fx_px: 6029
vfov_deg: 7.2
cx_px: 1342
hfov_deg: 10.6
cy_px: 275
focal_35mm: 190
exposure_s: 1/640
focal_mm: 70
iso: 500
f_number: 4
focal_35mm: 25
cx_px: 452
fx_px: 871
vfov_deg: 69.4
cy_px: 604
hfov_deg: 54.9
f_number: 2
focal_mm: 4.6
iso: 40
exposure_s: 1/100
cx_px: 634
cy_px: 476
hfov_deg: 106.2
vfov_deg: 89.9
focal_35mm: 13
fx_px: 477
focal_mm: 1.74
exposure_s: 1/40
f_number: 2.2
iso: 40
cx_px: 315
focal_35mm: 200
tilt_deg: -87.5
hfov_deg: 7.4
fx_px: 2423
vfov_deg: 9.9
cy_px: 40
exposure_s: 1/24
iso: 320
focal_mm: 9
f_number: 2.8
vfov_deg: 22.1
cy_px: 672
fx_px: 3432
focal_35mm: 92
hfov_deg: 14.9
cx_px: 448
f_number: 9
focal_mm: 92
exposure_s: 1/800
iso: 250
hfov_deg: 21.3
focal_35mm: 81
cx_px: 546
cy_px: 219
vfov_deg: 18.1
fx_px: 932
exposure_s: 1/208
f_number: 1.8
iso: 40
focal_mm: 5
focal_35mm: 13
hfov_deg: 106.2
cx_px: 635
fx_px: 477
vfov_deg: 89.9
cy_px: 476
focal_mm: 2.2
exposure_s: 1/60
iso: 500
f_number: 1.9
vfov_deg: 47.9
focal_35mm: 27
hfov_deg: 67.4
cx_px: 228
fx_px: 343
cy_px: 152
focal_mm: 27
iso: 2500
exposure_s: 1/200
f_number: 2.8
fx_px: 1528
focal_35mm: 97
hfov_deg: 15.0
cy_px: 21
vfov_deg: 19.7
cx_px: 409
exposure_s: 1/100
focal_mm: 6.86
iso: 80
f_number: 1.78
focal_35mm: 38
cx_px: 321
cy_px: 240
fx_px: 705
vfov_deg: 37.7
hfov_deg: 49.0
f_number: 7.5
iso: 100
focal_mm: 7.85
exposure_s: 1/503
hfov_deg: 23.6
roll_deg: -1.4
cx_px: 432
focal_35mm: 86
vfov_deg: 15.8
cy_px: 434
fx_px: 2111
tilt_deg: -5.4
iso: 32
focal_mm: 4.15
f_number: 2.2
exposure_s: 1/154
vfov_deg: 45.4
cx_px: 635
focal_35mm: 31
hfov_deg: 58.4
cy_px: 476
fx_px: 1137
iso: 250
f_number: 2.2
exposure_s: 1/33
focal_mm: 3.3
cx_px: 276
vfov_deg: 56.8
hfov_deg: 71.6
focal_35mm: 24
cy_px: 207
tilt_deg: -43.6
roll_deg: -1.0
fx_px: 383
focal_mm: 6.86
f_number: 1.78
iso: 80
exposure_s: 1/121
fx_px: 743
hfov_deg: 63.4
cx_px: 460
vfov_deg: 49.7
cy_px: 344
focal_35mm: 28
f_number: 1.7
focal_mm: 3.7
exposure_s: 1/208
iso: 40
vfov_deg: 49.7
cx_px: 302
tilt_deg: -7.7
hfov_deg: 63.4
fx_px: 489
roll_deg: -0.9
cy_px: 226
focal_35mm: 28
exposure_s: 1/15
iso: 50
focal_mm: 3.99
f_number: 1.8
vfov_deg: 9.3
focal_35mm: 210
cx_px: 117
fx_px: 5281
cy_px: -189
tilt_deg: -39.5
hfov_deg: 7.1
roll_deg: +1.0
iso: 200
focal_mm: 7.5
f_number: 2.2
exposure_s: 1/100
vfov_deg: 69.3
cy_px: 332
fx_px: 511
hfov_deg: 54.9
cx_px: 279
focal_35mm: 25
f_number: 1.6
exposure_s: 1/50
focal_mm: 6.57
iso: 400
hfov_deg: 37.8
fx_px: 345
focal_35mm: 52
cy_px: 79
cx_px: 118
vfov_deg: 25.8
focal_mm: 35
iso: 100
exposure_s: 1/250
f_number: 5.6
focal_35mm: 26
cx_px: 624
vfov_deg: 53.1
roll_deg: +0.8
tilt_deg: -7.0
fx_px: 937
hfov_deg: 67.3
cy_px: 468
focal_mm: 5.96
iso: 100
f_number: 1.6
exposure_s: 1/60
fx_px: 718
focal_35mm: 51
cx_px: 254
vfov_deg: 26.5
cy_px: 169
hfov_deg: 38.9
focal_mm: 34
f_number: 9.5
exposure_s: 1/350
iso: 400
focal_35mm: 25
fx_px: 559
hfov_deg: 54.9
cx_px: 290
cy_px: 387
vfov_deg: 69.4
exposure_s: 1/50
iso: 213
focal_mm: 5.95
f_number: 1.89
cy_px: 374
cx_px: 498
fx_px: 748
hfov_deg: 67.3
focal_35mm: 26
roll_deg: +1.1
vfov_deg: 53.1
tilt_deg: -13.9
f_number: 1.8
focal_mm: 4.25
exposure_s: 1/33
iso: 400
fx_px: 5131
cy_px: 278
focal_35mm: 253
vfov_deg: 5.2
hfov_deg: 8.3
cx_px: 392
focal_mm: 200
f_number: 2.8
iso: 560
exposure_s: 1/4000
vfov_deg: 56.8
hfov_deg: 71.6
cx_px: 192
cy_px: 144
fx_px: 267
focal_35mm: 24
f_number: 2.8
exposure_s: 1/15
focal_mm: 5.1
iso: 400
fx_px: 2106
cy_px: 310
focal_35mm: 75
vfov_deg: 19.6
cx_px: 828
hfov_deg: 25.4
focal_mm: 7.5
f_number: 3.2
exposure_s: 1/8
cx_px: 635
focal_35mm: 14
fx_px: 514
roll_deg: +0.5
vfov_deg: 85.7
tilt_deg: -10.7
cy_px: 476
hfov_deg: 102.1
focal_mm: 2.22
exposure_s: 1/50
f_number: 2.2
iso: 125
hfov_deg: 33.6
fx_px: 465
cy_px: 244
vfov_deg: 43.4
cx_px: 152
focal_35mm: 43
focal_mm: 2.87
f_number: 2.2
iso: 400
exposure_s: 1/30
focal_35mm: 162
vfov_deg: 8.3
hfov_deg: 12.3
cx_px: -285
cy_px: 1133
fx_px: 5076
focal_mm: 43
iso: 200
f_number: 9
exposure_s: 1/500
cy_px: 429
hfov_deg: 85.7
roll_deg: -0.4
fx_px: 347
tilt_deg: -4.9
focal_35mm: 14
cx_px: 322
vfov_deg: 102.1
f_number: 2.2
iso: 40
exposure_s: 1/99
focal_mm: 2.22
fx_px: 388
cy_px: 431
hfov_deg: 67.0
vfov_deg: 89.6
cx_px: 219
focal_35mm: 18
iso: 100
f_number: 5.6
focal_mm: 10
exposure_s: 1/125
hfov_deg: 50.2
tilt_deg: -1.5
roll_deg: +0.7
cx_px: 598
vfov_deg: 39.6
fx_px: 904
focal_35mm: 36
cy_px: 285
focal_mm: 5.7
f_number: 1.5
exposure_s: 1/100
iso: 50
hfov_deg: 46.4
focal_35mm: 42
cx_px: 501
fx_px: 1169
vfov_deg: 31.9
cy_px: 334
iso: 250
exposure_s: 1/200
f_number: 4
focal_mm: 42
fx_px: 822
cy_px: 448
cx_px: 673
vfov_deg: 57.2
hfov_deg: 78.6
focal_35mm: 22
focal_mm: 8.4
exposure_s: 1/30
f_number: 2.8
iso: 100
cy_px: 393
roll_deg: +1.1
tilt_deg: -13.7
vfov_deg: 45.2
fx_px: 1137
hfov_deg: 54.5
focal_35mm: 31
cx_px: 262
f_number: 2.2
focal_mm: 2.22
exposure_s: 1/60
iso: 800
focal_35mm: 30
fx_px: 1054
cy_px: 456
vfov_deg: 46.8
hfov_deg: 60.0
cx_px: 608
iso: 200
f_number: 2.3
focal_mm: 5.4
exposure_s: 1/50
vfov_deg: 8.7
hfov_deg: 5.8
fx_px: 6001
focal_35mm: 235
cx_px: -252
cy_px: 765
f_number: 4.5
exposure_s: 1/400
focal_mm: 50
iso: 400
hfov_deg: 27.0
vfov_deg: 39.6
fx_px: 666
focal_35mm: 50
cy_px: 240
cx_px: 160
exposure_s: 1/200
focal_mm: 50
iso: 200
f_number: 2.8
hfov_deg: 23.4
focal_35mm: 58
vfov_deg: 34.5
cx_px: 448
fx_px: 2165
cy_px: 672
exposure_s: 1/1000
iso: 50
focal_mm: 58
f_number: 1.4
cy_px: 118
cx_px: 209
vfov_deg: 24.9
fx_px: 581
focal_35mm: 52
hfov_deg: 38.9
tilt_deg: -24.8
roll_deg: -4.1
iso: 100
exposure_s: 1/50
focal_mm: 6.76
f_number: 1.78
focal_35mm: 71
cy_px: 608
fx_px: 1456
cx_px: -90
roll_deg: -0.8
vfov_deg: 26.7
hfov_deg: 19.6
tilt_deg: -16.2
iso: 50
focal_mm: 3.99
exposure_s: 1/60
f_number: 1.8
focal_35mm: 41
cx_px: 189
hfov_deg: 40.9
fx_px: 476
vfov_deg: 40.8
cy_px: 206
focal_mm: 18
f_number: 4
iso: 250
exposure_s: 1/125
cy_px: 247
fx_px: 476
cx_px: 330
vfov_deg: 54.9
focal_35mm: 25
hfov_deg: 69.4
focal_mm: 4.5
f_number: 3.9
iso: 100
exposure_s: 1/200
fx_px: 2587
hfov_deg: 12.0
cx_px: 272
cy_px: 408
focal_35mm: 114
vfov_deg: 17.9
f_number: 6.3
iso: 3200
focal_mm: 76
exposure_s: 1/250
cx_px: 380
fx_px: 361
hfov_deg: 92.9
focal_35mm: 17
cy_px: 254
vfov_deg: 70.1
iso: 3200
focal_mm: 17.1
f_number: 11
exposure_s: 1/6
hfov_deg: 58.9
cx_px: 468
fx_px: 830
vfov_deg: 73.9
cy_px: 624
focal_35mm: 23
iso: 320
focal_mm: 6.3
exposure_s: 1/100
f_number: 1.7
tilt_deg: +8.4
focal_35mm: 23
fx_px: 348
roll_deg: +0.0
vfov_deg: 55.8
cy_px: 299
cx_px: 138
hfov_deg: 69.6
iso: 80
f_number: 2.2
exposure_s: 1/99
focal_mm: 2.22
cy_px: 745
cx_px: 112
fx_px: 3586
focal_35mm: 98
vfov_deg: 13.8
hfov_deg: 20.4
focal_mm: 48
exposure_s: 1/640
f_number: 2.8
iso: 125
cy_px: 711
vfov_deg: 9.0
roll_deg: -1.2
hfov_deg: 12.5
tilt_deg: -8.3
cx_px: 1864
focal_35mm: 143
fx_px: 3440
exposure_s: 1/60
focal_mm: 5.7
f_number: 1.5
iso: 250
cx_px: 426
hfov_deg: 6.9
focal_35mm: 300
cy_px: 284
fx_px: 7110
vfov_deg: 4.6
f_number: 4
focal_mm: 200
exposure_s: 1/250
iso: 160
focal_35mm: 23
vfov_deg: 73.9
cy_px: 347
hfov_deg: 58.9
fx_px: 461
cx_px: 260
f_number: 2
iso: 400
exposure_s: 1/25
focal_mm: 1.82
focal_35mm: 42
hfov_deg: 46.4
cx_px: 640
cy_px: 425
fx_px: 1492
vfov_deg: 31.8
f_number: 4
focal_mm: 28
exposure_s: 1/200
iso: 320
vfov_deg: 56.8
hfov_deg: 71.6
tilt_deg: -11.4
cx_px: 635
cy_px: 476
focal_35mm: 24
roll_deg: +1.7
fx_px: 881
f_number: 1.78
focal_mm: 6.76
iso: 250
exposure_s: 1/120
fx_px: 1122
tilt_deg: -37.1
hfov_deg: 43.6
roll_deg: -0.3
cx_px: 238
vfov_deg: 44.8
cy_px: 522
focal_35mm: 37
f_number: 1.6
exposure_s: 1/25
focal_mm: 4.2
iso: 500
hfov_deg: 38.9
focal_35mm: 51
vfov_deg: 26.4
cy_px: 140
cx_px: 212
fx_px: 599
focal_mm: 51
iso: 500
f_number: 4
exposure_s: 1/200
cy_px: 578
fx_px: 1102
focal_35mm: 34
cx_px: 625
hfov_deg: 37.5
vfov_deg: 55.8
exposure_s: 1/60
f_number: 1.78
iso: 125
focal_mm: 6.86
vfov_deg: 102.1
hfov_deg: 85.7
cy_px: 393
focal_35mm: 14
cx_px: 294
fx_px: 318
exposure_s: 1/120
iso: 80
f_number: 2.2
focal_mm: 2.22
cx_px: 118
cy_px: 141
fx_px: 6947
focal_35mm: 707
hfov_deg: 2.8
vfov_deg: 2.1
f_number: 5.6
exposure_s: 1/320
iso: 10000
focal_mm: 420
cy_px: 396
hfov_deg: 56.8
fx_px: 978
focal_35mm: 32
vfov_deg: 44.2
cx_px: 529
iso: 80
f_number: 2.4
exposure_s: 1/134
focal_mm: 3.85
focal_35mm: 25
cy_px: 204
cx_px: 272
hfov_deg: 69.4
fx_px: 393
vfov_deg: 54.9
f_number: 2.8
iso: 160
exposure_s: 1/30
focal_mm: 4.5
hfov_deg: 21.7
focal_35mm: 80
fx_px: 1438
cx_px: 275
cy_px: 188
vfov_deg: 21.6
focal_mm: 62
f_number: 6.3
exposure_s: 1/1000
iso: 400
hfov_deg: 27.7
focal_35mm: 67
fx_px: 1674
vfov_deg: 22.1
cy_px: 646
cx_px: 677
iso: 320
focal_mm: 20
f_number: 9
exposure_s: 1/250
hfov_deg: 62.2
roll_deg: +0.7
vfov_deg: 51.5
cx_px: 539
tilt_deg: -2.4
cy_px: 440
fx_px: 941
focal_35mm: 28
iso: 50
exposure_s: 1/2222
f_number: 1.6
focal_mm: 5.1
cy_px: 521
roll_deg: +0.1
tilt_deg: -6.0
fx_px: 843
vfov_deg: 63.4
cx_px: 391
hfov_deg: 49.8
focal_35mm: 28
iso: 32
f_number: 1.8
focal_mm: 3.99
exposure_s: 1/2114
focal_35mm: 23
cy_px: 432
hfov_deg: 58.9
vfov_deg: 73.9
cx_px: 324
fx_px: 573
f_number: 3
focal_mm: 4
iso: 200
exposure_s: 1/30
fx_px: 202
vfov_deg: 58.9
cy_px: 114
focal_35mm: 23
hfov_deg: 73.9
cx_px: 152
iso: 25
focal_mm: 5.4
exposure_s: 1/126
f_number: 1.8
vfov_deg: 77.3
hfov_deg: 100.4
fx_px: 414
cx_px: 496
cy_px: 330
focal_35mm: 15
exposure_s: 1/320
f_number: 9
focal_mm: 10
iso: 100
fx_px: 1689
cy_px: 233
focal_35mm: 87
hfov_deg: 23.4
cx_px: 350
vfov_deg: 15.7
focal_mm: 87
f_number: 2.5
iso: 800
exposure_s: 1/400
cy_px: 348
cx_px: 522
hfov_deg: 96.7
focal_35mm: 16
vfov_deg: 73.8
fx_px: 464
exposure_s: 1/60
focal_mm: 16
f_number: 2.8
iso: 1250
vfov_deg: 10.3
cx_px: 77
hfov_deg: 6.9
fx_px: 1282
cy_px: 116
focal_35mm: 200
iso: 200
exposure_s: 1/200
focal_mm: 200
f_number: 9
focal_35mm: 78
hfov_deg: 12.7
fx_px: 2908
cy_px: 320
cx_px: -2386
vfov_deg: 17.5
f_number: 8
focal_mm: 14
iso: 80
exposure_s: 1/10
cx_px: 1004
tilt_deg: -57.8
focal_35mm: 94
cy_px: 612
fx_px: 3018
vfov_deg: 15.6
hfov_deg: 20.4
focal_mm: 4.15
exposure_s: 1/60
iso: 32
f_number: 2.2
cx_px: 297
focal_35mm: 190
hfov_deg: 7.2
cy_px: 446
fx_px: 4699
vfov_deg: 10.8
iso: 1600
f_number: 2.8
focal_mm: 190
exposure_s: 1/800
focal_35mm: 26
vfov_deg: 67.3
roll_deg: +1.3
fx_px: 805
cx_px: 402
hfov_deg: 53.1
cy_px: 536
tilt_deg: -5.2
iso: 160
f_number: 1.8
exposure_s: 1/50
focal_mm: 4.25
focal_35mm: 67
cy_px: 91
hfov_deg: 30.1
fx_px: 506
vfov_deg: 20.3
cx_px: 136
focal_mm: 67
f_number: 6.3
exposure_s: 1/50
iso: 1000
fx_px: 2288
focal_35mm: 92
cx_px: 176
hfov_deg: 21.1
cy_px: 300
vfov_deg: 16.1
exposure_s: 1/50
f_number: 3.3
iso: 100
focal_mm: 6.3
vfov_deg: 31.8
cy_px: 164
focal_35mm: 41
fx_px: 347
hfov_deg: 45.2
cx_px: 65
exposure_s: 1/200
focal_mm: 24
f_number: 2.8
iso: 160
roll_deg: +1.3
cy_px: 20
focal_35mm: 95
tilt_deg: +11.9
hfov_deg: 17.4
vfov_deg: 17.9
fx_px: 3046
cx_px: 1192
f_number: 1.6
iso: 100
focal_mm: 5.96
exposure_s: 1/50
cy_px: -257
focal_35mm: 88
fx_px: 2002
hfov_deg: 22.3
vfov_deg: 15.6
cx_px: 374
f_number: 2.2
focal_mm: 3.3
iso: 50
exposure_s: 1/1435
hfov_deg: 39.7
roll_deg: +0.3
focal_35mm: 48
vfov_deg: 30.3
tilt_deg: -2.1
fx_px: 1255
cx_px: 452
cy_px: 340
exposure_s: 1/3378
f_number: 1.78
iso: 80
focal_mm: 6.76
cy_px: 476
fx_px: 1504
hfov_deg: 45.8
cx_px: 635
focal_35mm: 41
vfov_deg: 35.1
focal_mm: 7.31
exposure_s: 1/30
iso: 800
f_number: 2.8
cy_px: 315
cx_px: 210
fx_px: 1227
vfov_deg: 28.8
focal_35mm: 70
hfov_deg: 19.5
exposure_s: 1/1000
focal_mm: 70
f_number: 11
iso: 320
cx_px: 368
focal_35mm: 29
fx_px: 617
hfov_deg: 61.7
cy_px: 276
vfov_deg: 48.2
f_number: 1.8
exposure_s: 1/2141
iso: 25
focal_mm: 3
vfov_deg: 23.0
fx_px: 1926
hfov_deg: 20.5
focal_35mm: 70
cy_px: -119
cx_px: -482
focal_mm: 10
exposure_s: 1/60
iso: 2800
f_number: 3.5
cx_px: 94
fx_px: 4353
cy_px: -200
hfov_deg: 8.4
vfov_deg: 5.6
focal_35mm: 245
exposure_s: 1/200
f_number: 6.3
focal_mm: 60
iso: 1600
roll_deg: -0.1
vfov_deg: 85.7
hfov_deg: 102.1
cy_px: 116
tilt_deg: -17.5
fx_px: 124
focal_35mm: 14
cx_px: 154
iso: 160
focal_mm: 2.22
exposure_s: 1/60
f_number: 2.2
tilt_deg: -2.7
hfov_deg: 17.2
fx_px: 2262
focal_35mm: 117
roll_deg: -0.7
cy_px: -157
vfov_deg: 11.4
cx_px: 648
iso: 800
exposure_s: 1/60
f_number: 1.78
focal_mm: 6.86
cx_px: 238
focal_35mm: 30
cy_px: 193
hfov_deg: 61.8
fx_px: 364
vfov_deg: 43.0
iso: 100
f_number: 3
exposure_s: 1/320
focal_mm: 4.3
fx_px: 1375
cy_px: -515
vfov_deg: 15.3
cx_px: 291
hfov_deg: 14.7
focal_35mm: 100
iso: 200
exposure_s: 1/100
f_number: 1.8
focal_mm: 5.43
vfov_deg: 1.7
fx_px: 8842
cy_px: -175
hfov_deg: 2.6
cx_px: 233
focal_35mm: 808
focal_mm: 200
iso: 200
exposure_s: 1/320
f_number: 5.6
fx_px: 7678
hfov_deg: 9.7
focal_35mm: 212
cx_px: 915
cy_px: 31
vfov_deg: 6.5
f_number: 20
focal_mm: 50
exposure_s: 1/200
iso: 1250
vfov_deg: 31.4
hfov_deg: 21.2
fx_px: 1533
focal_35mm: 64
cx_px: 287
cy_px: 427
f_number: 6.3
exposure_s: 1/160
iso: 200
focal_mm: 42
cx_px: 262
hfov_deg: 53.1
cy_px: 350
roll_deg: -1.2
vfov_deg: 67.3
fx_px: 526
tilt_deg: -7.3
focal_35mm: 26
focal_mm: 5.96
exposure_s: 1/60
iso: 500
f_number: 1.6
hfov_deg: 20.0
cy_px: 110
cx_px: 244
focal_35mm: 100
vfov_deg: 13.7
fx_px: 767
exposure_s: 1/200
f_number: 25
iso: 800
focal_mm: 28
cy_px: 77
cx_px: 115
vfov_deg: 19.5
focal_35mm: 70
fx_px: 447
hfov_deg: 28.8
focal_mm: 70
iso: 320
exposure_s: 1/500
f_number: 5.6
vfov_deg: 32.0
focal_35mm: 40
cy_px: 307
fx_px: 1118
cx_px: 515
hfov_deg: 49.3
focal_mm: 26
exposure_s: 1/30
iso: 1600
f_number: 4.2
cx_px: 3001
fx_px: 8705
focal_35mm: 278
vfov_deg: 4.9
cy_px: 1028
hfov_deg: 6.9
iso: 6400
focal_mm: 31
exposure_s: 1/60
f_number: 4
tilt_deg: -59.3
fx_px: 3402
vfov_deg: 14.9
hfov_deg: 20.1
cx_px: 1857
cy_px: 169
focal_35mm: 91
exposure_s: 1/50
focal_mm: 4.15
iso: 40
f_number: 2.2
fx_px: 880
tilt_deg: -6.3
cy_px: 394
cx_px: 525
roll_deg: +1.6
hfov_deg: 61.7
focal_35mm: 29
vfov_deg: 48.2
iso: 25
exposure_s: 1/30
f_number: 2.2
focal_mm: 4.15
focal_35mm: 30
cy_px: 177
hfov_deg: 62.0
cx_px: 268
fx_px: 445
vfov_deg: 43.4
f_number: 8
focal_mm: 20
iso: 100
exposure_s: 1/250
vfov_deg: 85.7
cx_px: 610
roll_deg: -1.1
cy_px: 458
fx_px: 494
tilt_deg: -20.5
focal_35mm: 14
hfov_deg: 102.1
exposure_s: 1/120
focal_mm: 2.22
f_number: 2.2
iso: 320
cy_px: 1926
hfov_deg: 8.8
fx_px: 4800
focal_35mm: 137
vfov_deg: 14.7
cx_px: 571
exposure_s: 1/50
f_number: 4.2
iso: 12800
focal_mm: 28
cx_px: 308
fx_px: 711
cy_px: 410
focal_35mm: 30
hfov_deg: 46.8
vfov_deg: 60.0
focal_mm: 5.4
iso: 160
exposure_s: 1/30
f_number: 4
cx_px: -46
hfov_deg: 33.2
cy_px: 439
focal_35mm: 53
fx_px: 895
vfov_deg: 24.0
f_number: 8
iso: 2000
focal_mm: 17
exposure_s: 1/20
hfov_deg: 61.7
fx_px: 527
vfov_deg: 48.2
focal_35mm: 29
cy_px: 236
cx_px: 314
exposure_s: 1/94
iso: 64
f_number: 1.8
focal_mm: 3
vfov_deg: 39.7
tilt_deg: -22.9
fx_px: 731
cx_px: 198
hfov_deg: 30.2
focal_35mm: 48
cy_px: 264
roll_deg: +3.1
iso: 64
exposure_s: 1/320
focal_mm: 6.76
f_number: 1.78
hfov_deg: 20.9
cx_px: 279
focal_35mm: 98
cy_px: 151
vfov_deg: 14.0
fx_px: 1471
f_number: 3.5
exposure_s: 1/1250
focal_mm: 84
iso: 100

--

■ **Task prompt**
The answer should consist only of the lines from the line containing "roll_deg: +3.1" through the final line of the listing above, reproduced exactly.

■ **Result of the exercise**
roll_deg: +3.1
iso: 64
exposure_s: 1/320
focal_mm: 6.76
f_number: 1.78
hfov_deg: 20.9
cx_px: 279
focal_35mm: 98
cy_px: 151
vfov_deg: 14.0
fx_px: 1471
f_number: 3.5
exposure_s: 1/1250
focal_mm: 84
iso: 100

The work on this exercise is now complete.